Как кошка, у которой что-то тайное на уме, но ни сама она ещё, ни ты не знаете, не догадываетесь об этом и пока ещё она дома и рассеянно тычется туда-сюда, совсем как такая кошка, мальчик покрутился немного возле деда-бабкиной печки, не слушая, услышал их причитания-стенания, поинтересовался между прочим, видел ли, дескать, дед живого Ованеса Туманяна, и, не выслушав ответа, вдруг исчез.
От амбара тех обильных времён пахло хлебом. В этом полумраке среди полной тишины мальчик почувствовал себя вольной мышкой.
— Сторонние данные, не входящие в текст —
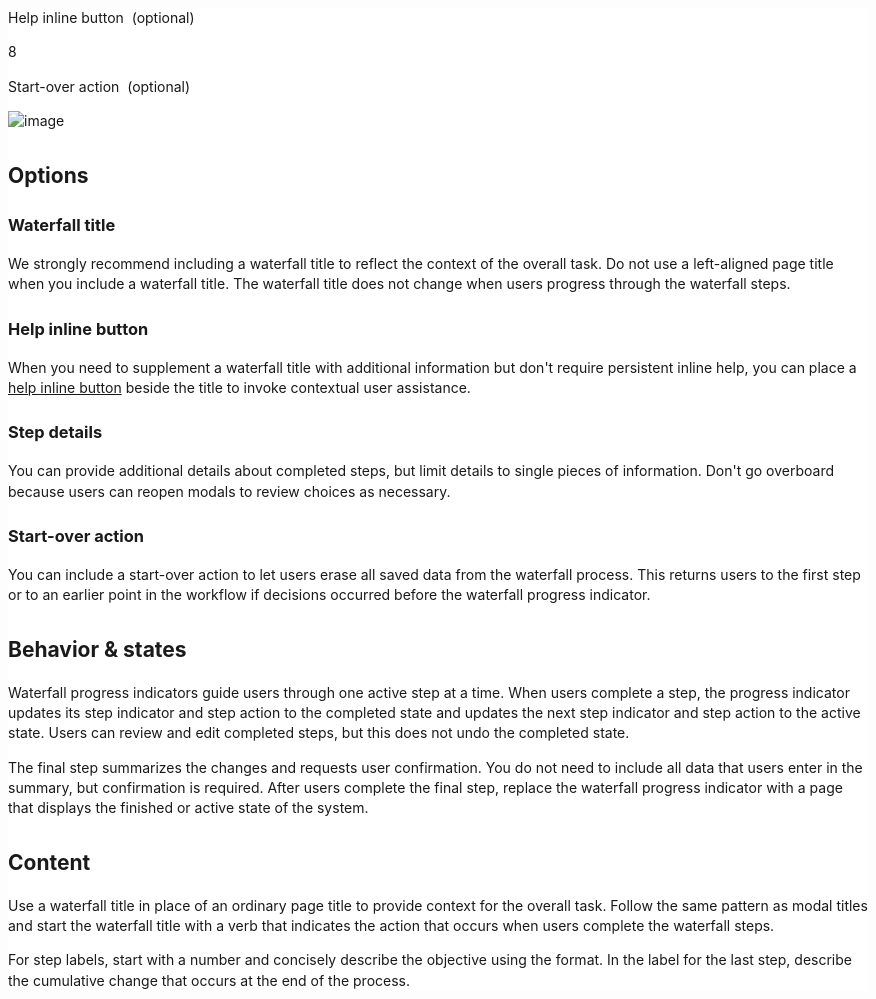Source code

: Help inline button  (optional)

8

Start-over action  (optional)

![image](https://sky.blackbaudcdn.net/skyuxapps/skyux/assets/progress-indicator/img/guidelines/waterfall-anatomy.cb453c37569e35a93d66f310a916c8b3.png)

 Options
--------

### Waterfall title

We strongly recommend including a waterfall title to reflect the context of the overall task. Do not use a left-aligned page title when you include a waterfall title. The waterfall title does not change when users progress through the waterfall steps.

### Help inline button

When you need to supplement a waterfall title with additional information but don't require persistent inline help, you can place a [help inline button](/skyux/components/help-inline.md) beside the title to invoke contextual user assistance.

### Step details

You can provide additional details about completed steps, but limit details to single pieces of information. Don't go overboard because users can reopen modals to review choices as necessary.

### Start-over action

You can include a start-over action to let users erase all saved data from the waterfall process. This returns users to the first step or to an earlier point in the workflow if decisions occurred before the waterfall progress indicator.

 Behavior & states
------------------

Waterfall progress indicators guide users through one active step at a time. When users complete a step, the progress indicator updates its step indicator and step action to the completed state and updates the next step indicator and step action to the active state. Users can review and edit completed steps, but this does not undo the completed state.

The final step summarizes the changes and requests user confirmation. You do not need to include all data that users enter in the summary, but confirmation is required. After users complete the final step, replace the waterfall progress indicator with a page that displays the finished or active state of the system.

 Content
--------

Use a waterfall title in place of an ordinary page title to provide context for the overall task. Follow the same pattern as modal titles and start the waterfall title with a verb that indicates the action that occurs when users complete the waterfall steps.

For step labels, start with a number and concisely describe the objective using the **<verb> <direct object>** format. In the label for the last step, describe the cumulative change that occurs at the end of the process.
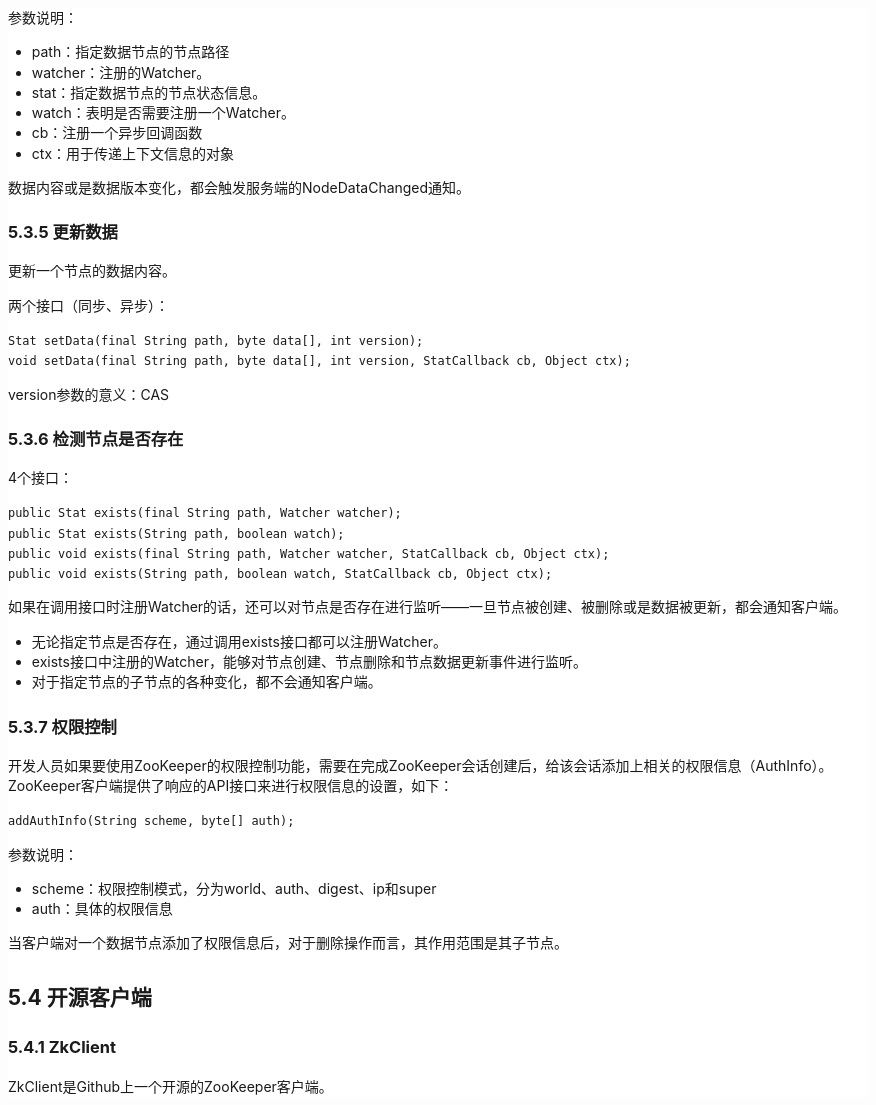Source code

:参数说明：

*   path：指定数据节点的节点路径
*   watcher：注册的Watcher。
*   stat：指定数据节点的节点状态信息。
*   watch：表明是否需要注册一个Watcher。
*   cb：注册一个异步回调函数
*   ctx：用于传递上下文信息的对象

数据内容或是数据版本变化，都会触发服务端的NodeDataChanged通知。

### 5.3.5 更新数据

更新一个节点的数据内容。

两个接口（同步、异步）：

    Stat setData(final String path, byte data[], int version);
    void setData(final String path, byte data[], int version, StatCallback cb, Object ctx);

version参数的意义：CAS

### 5.3.6 检测节点是否存在

4个接口：

    public Stat exists(final String path, Watcher watcher);
    public Stat exists(String path, boolean watch);
    public void exists(final String path, Watcher watcher, StatCallback cb, Object ctx);
    public void exists(String path, boolean watch, StatCallback cb, Object ctx);

如果在调用接口时注册Watcher的话，还可以对节点是否存在进行监听——一旦节点被创建、被删除或是数据被更新，都会通知客户端。

*   无论指定节点是否存在，通过调用exists接口都可以注册Watcher。
*   exists接口中注册的Watcher，能够对节点创建、节点删除和节点数据更新事件进行监听。
*   对于指定节点的子节点的各种变化，都不会通知客户端。

### 5.3.7 权限控制

开发人员如果要使用ZooKeeper的权限控制功能，需要在完成ZooKeeper会话创建后，给该会话添加上相关的权限信息（AuthInfo）。ZooKeeper客户端提供了响应的API接口来进行权限信息的设置，如下：

    addAuthInfo(String scheme, byte[] auth);

参数说明：

*   scheme：权限控制模式，分为world、auth、digest、ip和super
*   auth：具体的权限信息

当客户端对一个数据节点添加了权限信息后，对于删除操作而言，其作用范围是其子节点。

## 5.4 开源客户端

### 5.4.1 ZkClient

ZkClient是Github上一个开源的ZooKeeper客户端。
Мальчик не знал, что выйдет из амбара весь, как мельник, обсыпанный мукой, мальчик лазал по амбару, находил разрозненные странички и целые книги, подносил к тоненькому, медного отлива лучу света, пробивающемуся сквозь щель, «люди старого мира считали, что земля большой кусок суши», и всё время в памяти мальчика, словно мальчик, до того, как родился, уже жил в отцовском большом клане, всё это время в глубинах мальчикова слуха и зрения звенела, глухо смеялась, строила козни, молча улыбалась, глухо жаловалась и молча исходила слёзами старая большая семья: отцовы сестры — девушки — ткали ковёр, бабка помешивала на огне суп, дед прилёг на мутаку, дядя хотел посадить на колено своего младшего, но стеснялся присутствия деда, своего то есть отца, младший дядя спрятался от гвалта за ковровым станком и учил наизусть домашнее задание под смех сестёр и постукивание станка.
По амбару постучали палкой. Мальчик притаился. Дед, значит, сумел подняться на чердак. По амбару постучали палкой и сказали: «Это что за мышь забралась в наш амбар?